Sounds | Ulysses Wells, Back With The People
Hij is luid, gebruikt graag eigenzinnige elektronische effecten en is toch wat prettig gestoord. Michael Ulysses Wells brengt 'riff-heavy' rock met een scheut moderne blues, beïnvloedt door (vroege) The Black Keys en Jack White. Valt het jullie op dat de beste Britse muzikanten/bands net deze zijn die niet door hun pers worden gehyped? Laat dat eerste album maar vlug komen.
With so much new music bombarding listeners in 2019, it’s sheer talent and a loud personality that will really make an artist stand out. Ulysses Wells has both in spades.
Wells, who first picked up a guitar when he was five years old, draws on plenty of rock and roll greats for inspiration – from Eric Clapton to Jeff Beck. His use of quirky electronic effects and unusual guitar models, along with nods to other forward-thinking artists such as Tame Impala, Little Simz and the Black Keys, give his music a futuristic edge that, until now, has been sorely lacking in modern British rock music.
Yet out of all of these eclectic influences, it's Jack White that listeners are most likely to think of when they hear Wells’ music. “I love the attitude in his work, the manic brokenness,” Wells says. The pair share a similar ethos – one that panders little to current music trends and chooses instead to get results via true musicianship, and hard work.

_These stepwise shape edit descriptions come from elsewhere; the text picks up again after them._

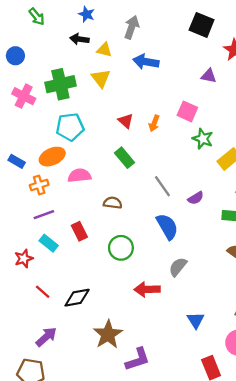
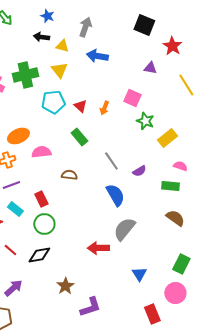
cyan pentagon: (70, 127) -> (53, 102), moved
green circle: (121, 248) -> (44, 224), moved
gray semicircle: (178, 267) -> (124, 229), size x1.4
brown star: (108, 334) -> (65, 286), size x0.7

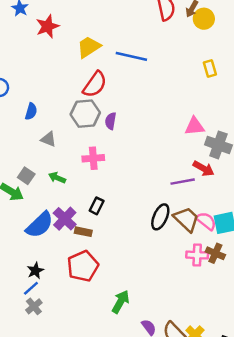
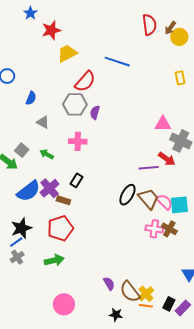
yellow trapezoid: (89, 47) -> (67, 53), moved
black star: (35, 271) -> (21, 228), size x1.5
green arrow: (121, 302) -> (54, 260), moved, turned 42

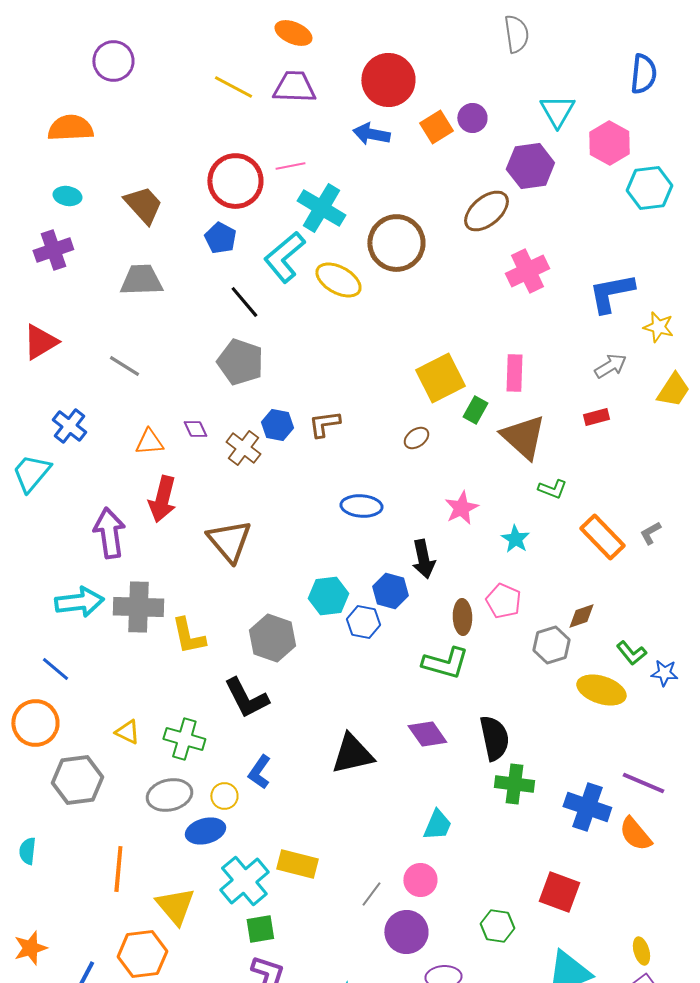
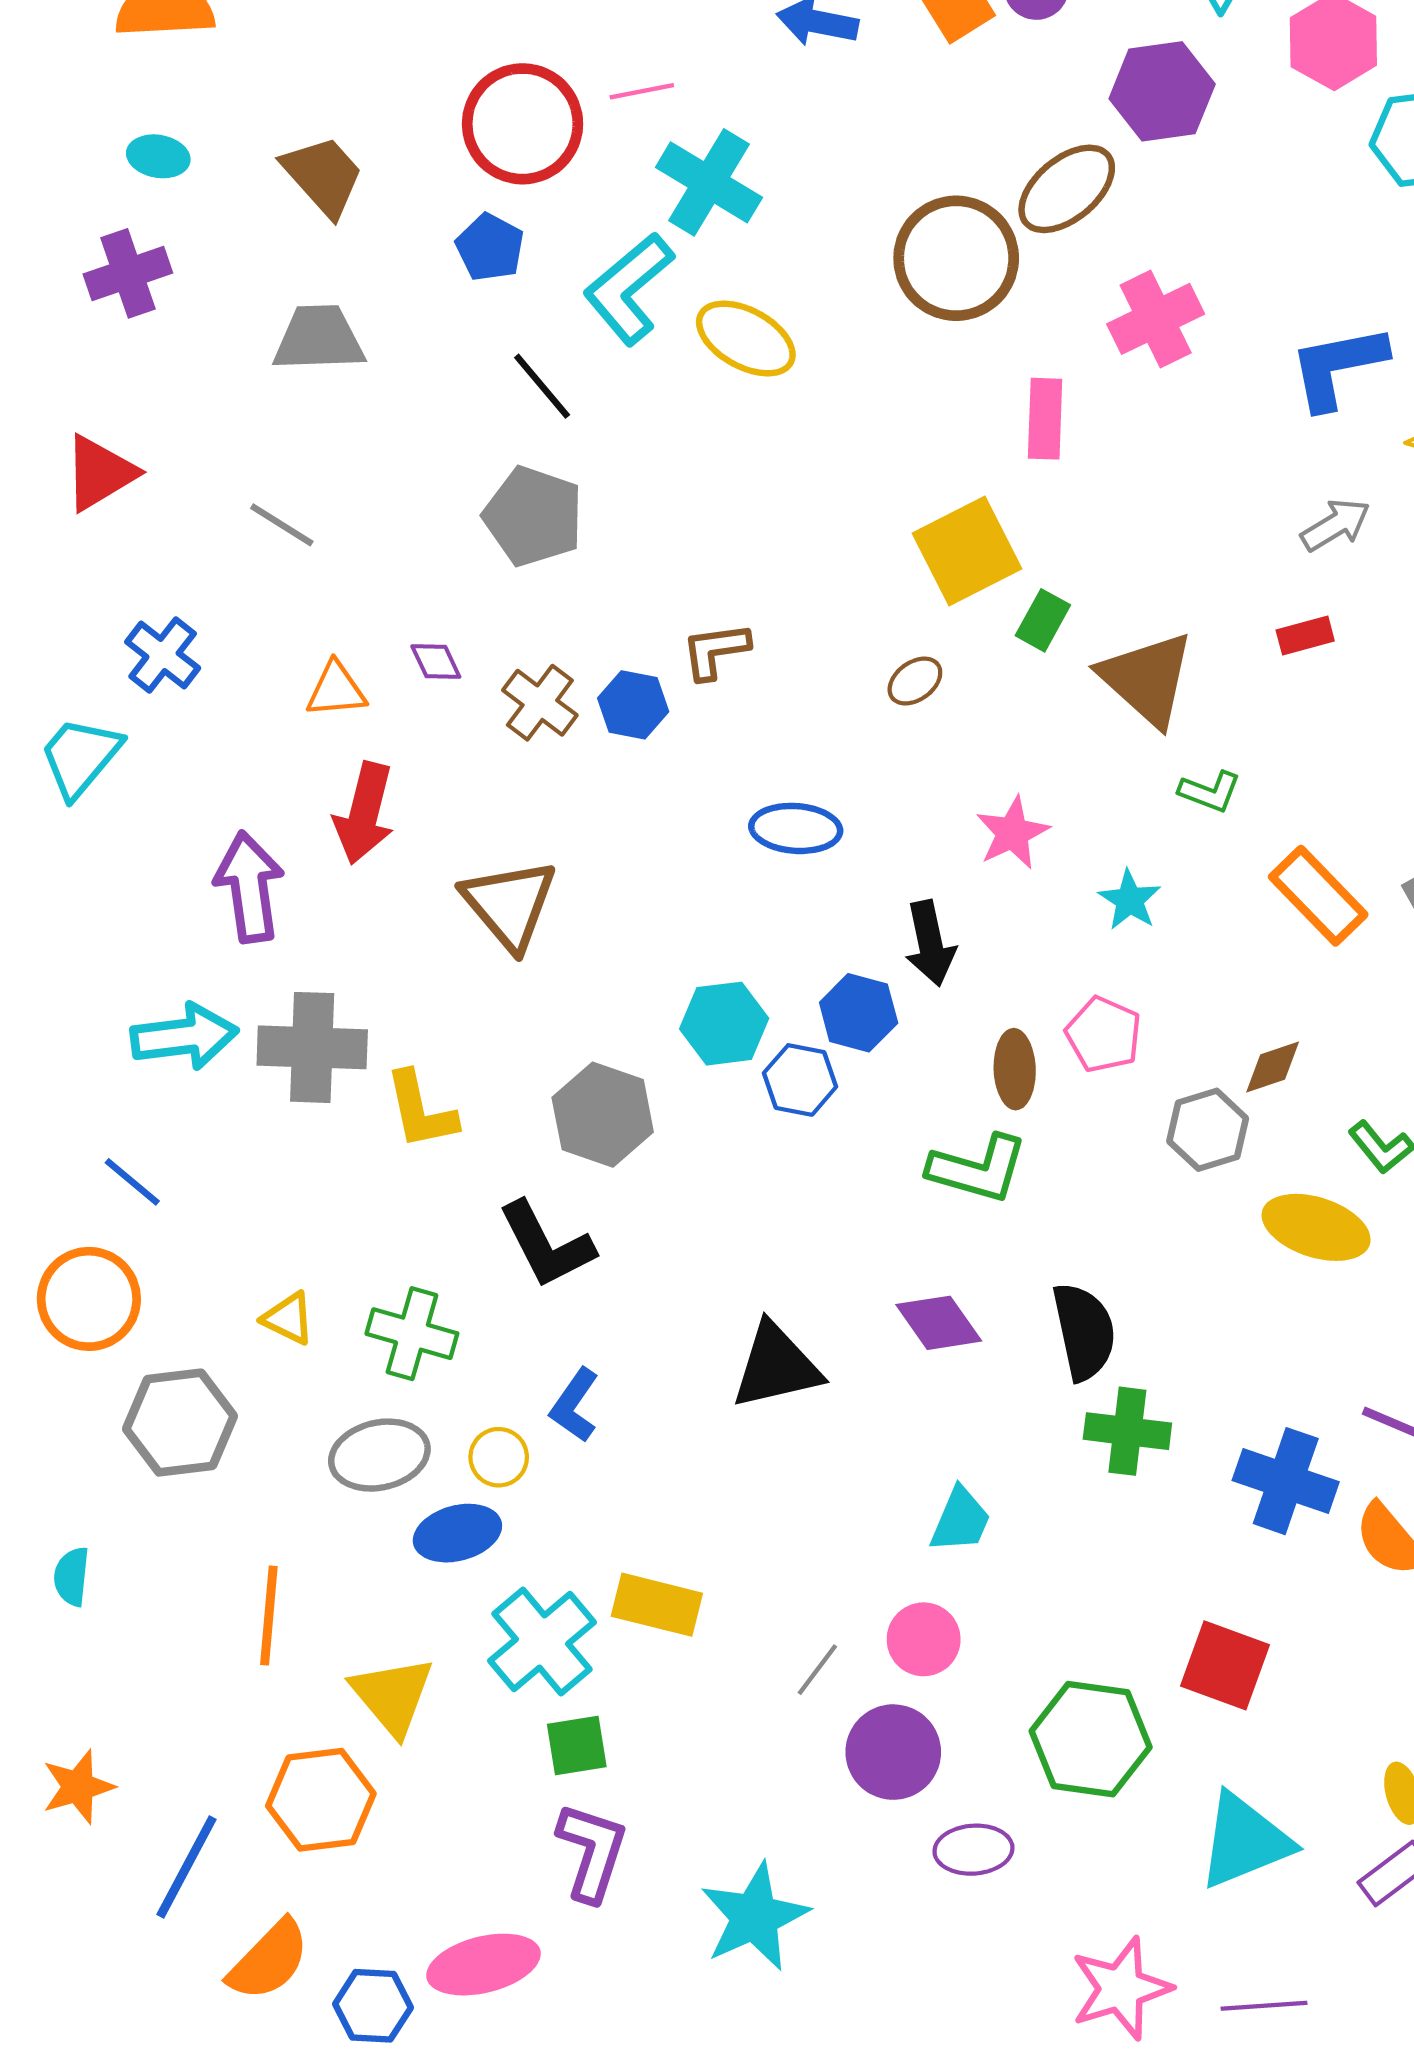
brown circle: (396, 243) -> (956, 258), moved
pink rectangle: (514, 373) -> (1045, 419), moved
blue hexagon: (277, 425) -> (633, 705), moved
green hexagon: (497, 926) -> (1091, 1739), size x1.6

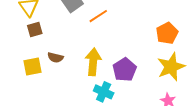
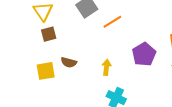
yellow arrow: (93, 62) -> (106, 67), size x0.6
purple pentagon: (125, 70) -> (144, 54), moved

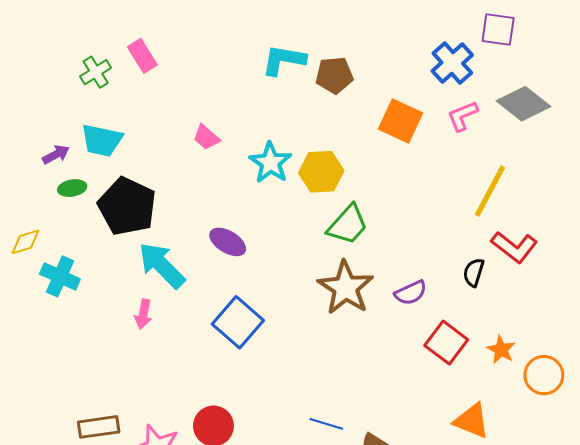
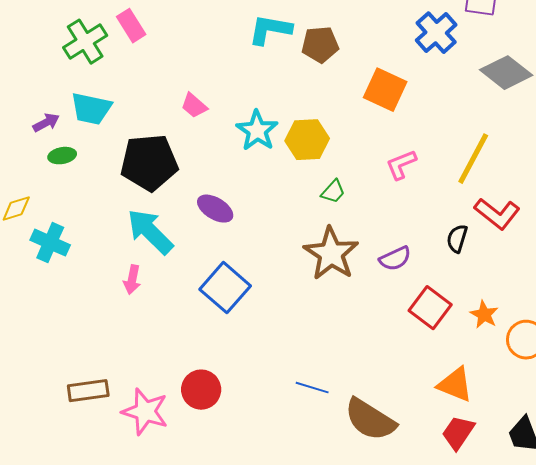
green cross: (96, 72) -> (85, 42), size x1.4
pink L-shape: (463, 116) -> (401, 165), moved
black pentagon: (127, 206) -> (149, 163), moved, turned -30
green trapezoid: (348, 225) -> (333, 192), size x0.6

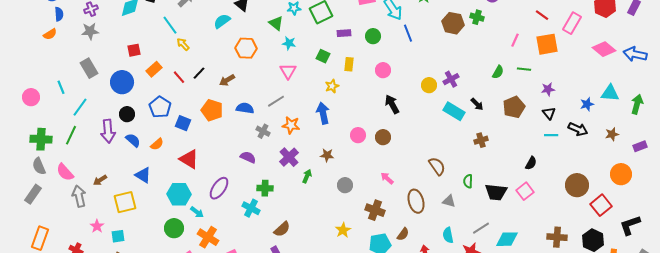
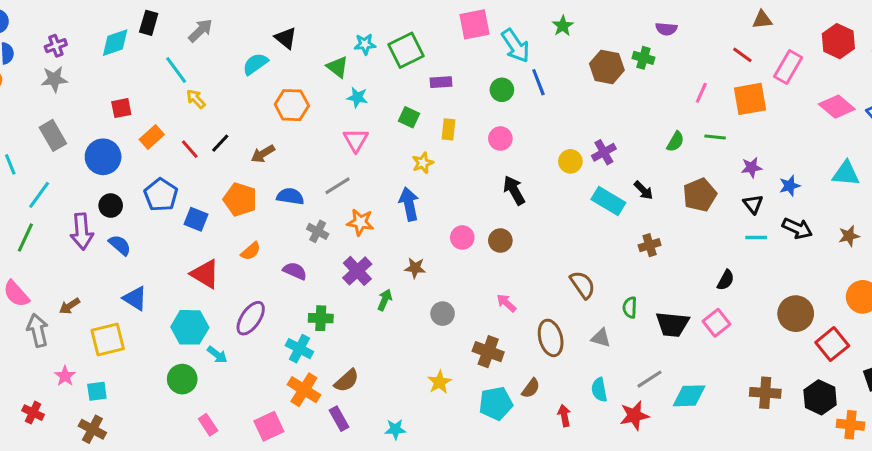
green circle: (373, 36) -> (502, 90), moved
blue star: (587, 104) -> (790, 186), moved
orange semicircle: (157, 144) -> (251, 251), moved
orange cross: (208, 237) -> (304, 390), moved

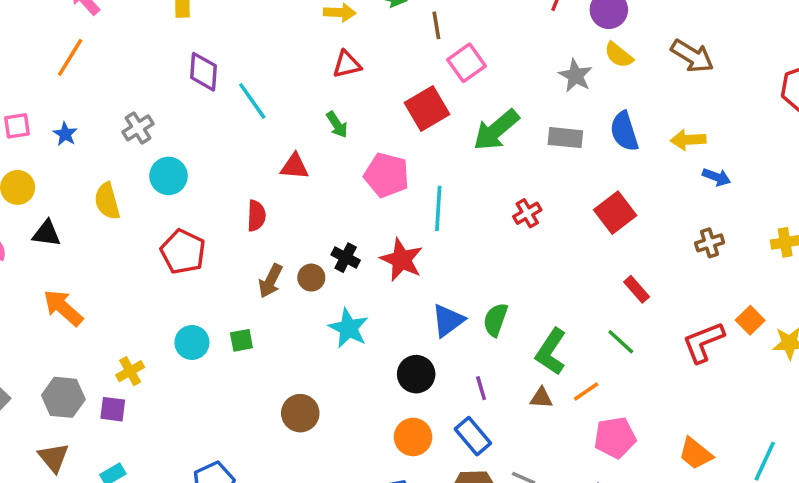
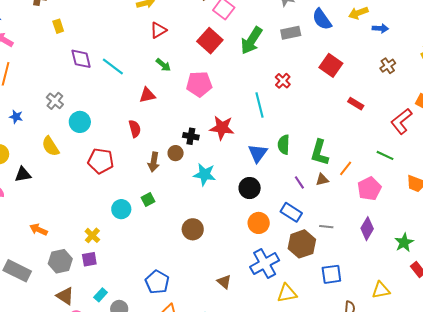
cyan line: (438, 208) -> (260, 105), moved
orange arrow: (63, 308) -> (39, 230), moved, size x0.7
green line: (621, 342) -> (385, 155), moved
purple line: (481, 388) -> (299, 182), moved

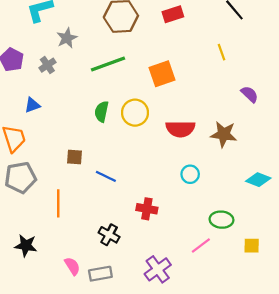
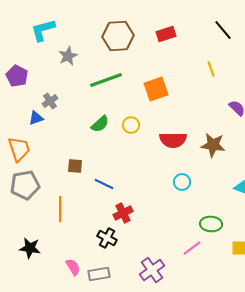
gray cross: (47, 65) -> (50, 101), moved
green semicircle: (101, 112) -> (100, 124), turned -144
yellow circle: (135, 113) -> (131, 125), size x0.7
red cross: (147, 209) -> (123, 213), moved, turned -36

Hailing from Oxford, Wells has spent the past few months locked away in a converted stable, working on new music. And it’s not like he didn’t have anything to write about, after the band he used to be in fell apart when his girlfriend of 10 years left Wells for his best friend.
“That was good writing material,” he admits. “I try to make the themes in my music quite varied, but I think there’s quite a lot of angry stuff out there. I’m not an angry person in real life, so putting it into a song feels quite cathartic.”
It’s the energy in the music that really matters to him. Wells is fast-building a deserved, formidable reputation as a fantastic live artist. And for those wondering about his unusual name, thank his father, an actor who has a particular fondness for the James Joyce novel.
Wells dabbled in acting before realising that music was his true calling, yet he still manages to find room for some drama onstage: “It’s an outlet for some madness,” he says. “My favourite musicians give it everything."
Following a summer in 2018 that saw him share festival stages with the likes of George Ezra, Jake Bugg, and fellow up-and-comers Sea Girls, Wells is raring to get back to live shows. “I’d love to make an album this year,” he says with a laugh. “But I also want to get the gigs going and make it onto as many festival stages as possible. I’ve got about 200 songs in the book, so it’s time to start letting people hear them.”